[Start of Attachment]
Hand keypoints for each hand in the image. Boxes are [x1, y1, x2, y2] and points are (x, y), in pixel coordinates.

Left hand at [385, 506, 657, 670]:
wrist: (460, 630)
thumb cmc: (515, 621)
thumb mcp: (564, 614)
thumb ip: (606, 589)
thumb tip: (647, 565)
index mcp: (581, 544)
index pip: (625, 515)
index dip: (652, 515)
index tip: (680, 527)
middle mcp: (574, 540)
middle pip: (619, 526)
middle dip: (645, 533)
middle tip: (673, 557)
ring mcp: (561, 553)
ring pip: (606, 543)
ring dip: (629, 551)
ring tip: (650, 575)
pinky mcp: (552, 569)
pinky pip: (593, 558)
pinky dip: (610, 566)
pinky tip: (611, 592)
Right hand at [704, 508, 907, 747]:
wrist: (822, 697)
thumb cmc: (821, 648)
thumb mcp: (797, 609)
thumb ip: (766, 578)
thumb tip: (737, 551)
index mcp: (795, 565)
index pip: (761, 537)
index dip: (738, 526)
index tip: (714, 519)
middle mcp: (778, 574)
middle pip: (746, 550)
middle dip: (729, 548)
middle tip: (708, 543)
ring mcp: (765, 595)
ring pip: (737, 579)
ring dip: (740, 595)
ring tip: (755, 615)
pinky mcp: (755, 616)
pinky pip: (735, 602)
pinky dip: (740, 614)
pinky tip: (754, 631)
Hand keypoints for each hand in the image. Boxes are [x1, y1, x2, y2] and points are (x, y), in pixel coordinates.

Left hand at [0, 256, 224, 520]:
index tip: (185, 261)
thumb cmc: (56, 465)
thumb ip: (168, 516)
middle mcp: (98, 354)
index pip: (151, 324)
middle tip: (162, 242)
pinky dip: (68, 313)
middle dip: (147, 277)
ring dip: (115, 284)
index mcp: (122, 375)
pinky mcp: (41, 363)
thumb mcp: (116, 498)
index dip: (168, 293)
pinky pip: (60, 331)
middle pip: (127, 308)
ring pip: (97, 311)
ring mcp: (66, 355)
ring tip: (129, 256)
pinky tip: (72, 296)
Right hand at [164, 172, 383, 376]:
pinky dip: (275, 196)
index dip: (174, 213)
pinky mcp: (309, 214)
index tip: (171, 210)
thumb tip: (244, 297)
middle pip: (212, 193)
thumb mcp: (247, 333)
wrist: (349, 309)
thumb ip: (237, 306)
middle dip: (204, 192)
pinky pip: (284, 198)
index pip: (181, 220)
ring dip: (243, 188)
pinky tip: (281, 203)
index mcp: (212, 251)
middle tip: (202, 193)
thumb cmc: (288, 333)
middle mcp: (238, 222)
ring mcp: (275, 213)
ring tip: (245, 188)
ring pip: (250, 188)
[End of Attachment]
[Start of Attachment]
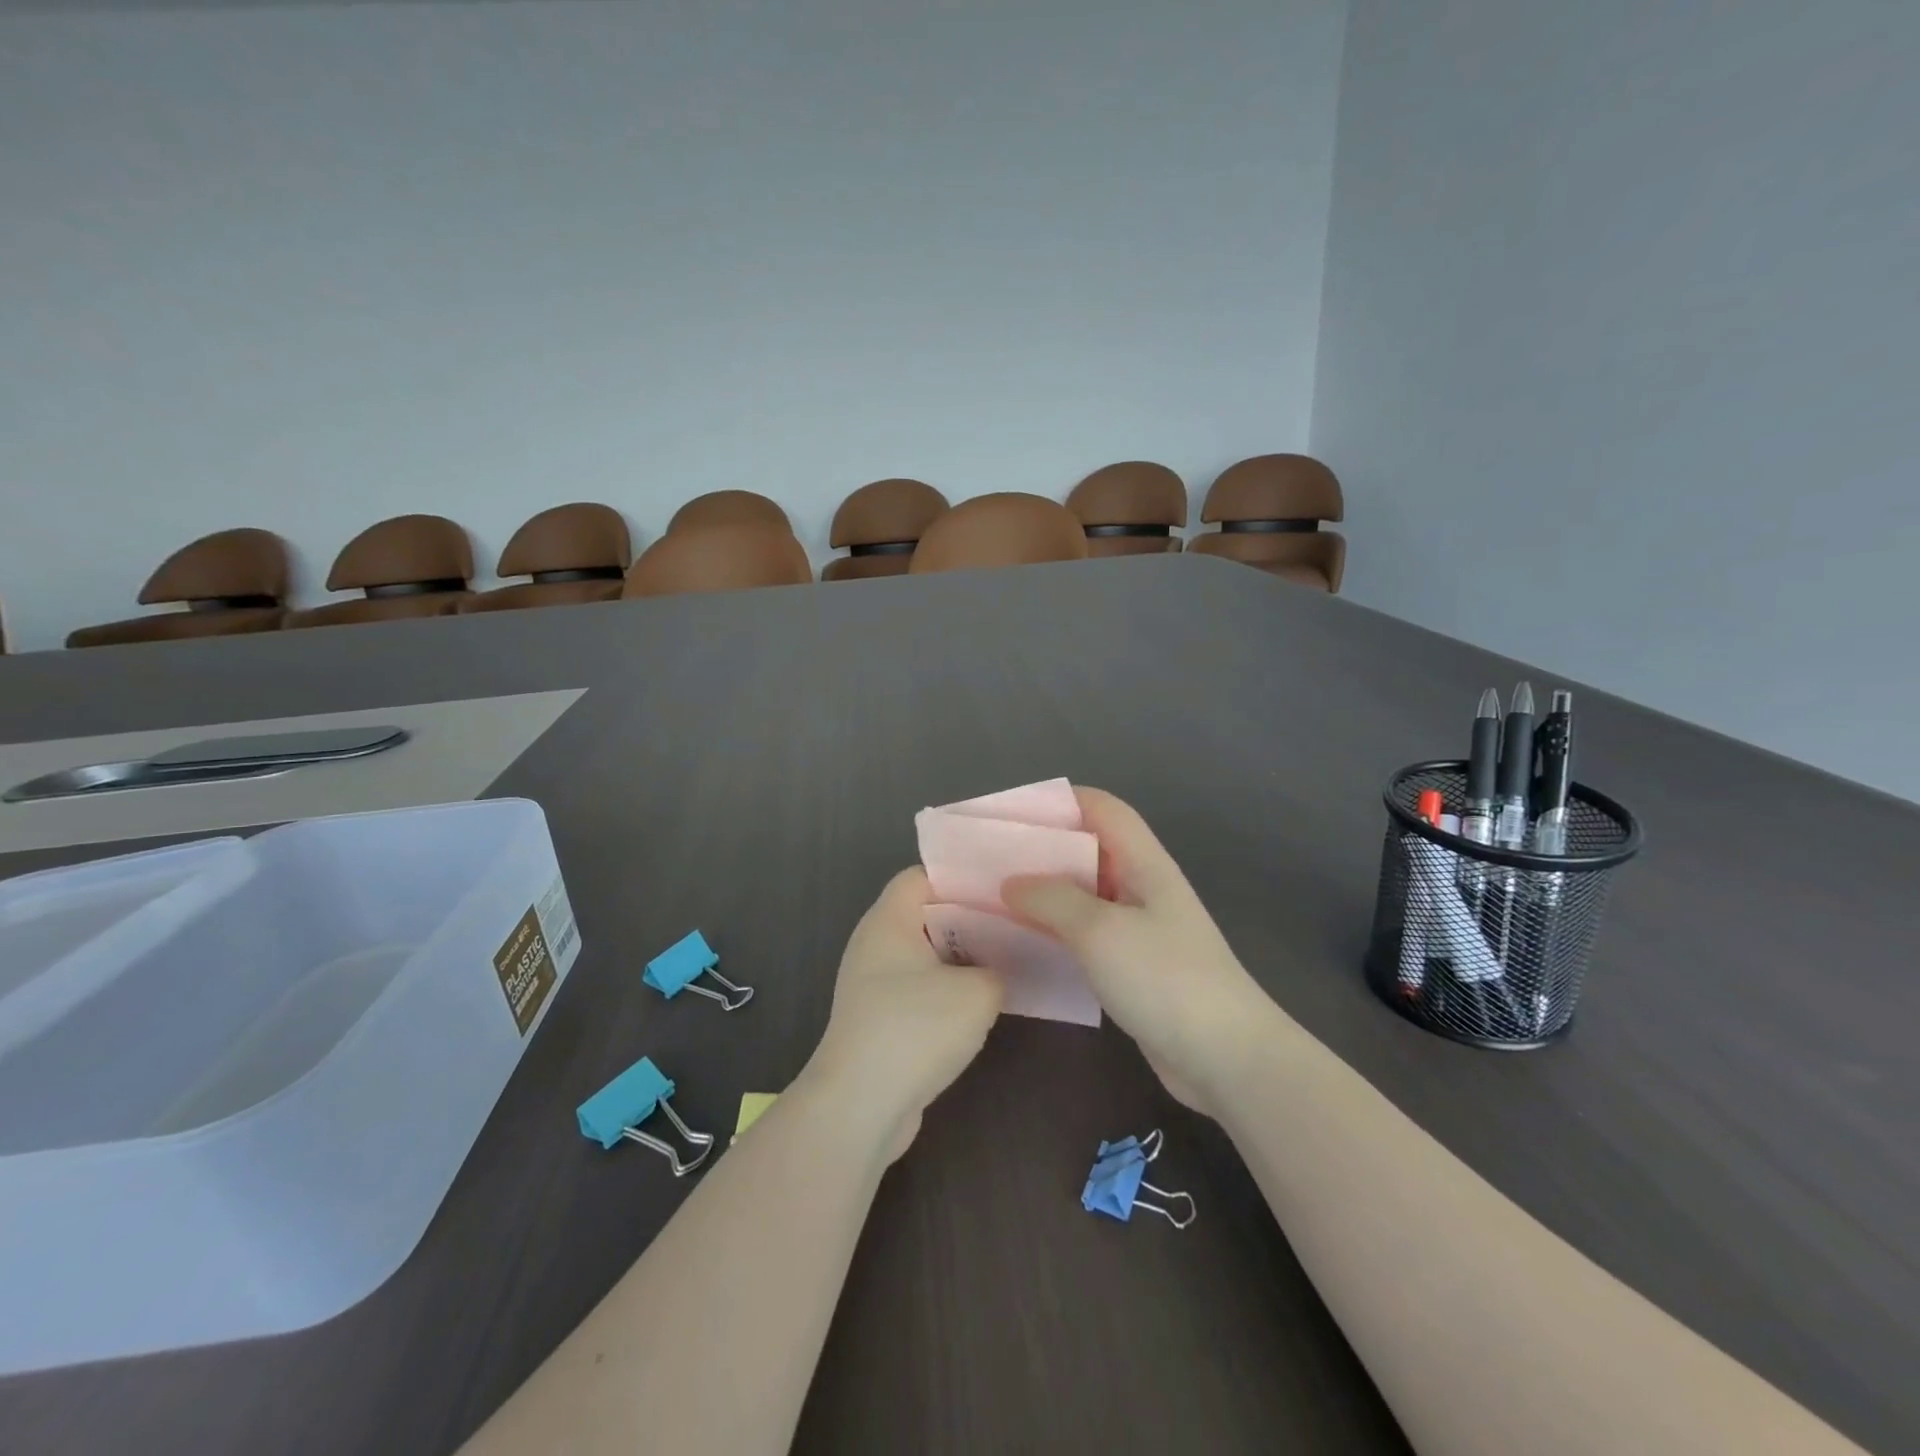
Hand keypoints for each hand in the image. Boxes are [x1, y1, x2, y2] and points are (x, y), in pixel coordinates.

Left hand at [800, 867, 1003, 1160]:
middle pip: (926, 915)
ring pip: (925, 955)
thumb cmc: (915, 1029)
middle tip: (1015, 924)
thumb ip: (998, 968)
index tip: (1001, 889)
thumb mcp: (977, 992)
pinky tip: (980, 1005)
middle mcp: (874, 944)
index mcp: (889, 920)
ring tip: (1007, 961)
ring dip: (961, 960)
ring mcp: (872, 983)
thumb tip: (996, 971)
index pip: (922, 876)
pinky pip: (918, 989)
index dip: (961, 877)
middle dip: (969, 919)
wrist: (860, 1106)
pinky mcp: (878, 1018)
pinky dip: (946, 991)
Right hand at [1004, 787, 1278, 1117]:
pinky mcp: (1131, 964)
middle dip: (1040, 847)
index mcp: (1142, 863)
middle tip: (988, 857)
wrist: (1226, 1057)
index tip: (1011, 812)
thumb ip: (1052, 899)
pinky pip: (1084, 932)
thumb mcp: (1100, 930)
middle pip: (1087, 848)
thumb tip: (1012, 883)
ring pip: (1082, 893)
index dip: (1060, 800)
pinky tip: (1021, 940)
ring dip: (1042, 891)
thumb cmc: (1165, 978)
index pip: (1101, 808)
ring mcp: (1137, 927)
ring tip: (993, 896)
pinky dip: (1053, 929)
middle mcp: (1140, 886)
[End of Attachment]
◆ EXERCISE INSTRUCTIONS ◆
Set down exactly the lines of the data above, beginning with the line that has "middle pip: (1087, 848)" and ending with the line that has "middle mcp: (1140, 886)", and no others.

◆ EXPECTED ANSWER ◆
middle pip: (1087, 848)
thumb tip: (1012, 883)
ring pip: (1082, 893)
index dip: (1060, 800)
pinky tip: (1021, 940)
ring dip: (1042, 891)
thumb cmc: (1165, 978)
index pip: (1101, 808)
ring mcp: (1137, 927)
ring tip: (993, 896)
pinky dip: (1053, 929)
middle mcp: (1140, 886)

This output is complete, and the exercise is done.